Я уже давно не ребёнок. Но я опускаю взгляд, чувствуя себя на месте моего парня хорошего механоида с бледной кожей и длинными тёмными волосами, обрамляющими овал истощённого, скуластого лица. «Да, я соберу сумку к тому моменту, как ты приедешь, дорогая, да, я поеду в реабилитационную лечебницу с тобой. Да, я останусь, останусь там. Я виноват. Я всё понимаю. Мы пройдём через это всё вместе, спасибо, что ты у меня есть». Я чувствую себя им во время произнесения этих слов мягким, покорным и грустным. Он снова сорвался, но он ещё помнит, что я знаю, как лучше. Ведь я очень хотела его спасти.
Сейчас я открываю дверь. Старое железо проносится над запёкшейся кровью. Там мертвец. Останки мумифицированы, на стене прихожей руки задраны одна выше другой, ноги раздвинуты одна прикована разорванными по линиям ржавчины полосами стены, по краям словно обмётанными рыжей канвой разложения, другая проткнута ею насквозь, как и шея, как и туловище в нескольких местах. Зажатые в трещинах пальцы мёртвого тела ужасно изуродованы.
Я содрогаюсь, но не от вида мертвеца, а потому, что вспоминаю во всех самых мелких подробностях, как эти самые пальцы, тогда ещё пухлые, сжимающиеся в каком-то неровном, алчущем, нетерпеливом ритме, вели меня по узкому коридору, убранному полосатыми жёлто-зелёными обоями с тиснением, с картинами в рамах и резными газовыми рожками, светящими еле-еле из-за экономии денег. Пока эти пальцы тискали моё замершее в знакомом холодном ужасе запястье, эти потрескавшиеся губы с розовой дешёвой помадой учили, учили меня, как нужно хотеть: как нужно показывать, что я хочу денег, или новой одежды, или побрякушек. Как делать так, чтобы баловать меня становилось приятно. Как нужно брать: подарки, подачки, получки, побои чтобы хотелось давать мне ещё, и ещё, и ещё. За какой-то из дверей этого коридора меня ждал мужчина или женщина, которая или который станет удовлетворять свои страсти за мой счёт. Этому клиенту или клиентке понравится, точно понравится и мой взгляд исподлобья, и зажатая манера держаться, холодные руки одна вдоль тела, кисть другой сжимает локоть первой, сжимает до фиолетовых синяков. Всё понравится такую и заказали.

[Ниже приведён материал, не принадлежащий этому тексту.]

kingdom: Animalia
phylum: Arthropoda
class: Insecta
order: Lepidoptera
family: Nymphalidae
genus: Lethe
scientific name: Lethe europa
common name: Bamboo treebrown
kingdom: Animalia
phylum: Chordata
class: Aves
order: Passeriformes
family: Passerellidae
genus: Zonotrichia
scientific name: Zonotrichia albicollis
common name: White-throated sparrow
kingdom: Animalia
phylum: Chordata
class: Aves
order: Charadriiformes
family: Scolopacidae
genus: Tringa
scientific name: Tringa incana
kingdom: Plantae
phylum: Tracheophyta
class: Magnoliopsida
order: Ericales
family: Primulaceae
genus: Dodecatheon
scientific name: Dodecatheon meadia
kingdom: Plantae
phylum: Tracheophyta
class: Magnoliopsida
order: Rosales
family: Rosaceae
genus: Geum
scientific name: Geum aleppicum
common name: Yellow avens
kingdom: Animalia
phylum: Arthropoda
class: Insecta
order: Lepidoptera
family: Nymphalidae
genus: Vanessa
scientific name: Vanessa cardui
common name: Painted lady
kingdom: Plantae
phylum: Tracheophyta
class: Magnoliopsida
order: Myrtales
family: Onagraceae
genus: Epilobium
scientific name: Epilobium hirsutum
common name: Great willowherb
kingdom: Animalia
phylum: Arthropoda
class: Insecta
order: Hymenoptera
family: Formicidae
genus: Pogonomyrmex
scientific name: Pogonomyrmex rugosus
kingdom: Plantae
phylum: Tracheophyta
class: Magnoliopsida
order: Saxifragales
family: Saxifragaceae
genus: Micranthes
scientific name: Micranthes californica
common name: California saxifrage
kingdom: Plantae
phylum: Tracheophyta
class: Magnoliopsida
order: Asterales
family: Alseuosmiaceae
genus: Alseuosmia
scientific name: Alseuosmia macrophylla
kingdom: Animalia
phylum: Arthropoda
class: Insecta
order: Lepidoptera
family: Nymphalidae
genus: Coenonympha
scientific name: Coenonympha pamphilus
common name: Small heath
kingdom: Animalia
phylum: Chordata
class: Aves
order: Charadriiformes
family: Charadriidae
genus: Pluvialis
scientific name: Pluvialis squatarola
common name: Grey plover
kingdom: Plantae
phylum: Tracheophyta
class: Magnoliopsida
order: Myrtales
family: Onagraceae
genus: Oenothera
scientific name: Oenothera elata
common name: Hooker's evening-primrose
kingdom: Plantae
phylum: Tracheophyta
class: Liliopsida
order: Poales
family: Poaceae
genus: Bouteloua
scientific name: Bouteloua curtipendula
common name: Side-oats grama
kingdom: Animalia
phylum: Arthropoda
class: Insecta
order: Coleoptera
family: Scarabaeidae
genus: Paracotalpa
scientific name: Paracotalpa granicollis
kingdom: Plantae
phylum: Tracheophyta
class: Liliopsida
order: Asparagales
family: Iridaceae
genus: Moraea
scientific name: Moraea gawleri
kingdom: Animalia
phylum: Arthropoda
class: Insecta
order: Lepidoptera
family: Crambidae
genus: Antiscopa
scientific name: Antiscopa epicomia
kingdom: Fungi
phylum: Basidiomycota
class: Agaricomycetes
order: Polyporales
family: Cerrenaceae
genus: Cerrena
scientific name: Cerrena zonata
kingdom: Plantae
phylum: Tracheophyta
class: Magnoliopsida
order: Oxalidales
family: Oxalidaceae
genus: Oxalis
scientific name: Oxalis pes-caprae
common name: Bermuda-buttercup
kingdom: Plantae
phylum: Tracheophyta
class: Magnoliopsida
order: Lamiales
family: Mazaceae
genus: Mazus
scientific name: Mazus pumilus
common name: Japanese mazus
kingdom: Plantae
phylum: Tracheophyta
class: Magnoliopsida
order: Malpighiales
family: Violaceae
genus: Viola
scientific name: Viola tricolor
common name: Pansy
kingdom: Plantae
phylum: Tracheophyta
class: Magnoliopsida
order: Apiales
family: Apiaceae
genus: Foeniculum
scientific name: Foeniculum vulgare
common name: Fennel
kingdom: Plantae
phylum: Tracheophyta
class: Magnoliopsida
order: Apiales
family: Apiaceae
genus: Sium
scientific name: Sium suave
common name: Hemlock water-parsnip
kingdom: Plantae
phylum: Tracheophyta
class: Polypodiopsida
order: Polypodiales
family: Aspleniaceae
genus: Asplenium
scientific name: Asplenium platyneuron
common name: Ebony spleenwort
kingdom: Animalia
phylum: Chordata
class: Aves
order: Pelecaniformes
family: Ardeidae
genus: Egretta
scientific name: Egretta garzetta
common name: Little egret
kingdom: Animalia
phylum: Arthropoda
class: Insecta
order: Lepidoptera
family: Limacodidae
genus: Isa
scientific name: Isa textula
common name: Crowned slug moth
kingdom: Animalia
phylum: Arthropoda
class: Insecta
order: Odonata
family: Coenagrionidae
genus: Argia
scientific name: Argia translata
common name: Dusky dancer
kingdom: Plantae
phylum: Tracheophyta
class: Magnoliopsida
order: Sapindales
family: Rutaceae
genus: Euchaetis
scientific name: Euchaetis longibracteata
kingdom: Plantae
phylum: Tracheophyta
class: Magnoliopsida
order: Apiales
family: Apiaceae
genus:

Нужно просто вести себя чуть-чуть хитрее и дать понять, что ты хочешь чего-то
А я не умела хотеть.
В последний раз я испытывала желания утром того самого дня, когда впервые проснулась здесь: мне хотелось поесть и поспать после этого, познакомиться с домом, послушать, как мне читают книгу. Потом, вечером, мне хотелось, чтобы меня нашли. Но дом рассказал мне всё: что хороших детей не возят так далеко от городов, что будь я хорошей, то за мной бы следили получше, а то, что меня не нашли, говорит о том, что даже не искали и я никому не нужна. Что меня хотели продать в бордель, для того чтобы большие дяди делали со мной ужасные вещи, и я поверила. Я спряталась в своём единственном защитнике, и он не предал меня. И он мне не соврал через десять лет я действительно стояла перед той самой дверью, где меня ждала предсказанная участь. Я оскалилась, я зарычала, когда пухлая рука в золотых браслетах нажала на обшарпанную ручку, но я гордо подняла голову, и я вошла внутрь сама. Потому что я хотела жить своей судьбой и не желала ни прятаться, ни бежать в испуге. Я с порога сказала, что хочу шоколадных конфет, и мне их купили втридорога. Я разделась и ела их, пока какая-то женщина в синем корсете касалась моих угловатых коленей и двигала руку ближе, туда по ликре внутри моих вен от неё лилось вожделение, а я чувствовала только ужас. Мой верный цепной ужас. Интересно, какой шоколад на вкус?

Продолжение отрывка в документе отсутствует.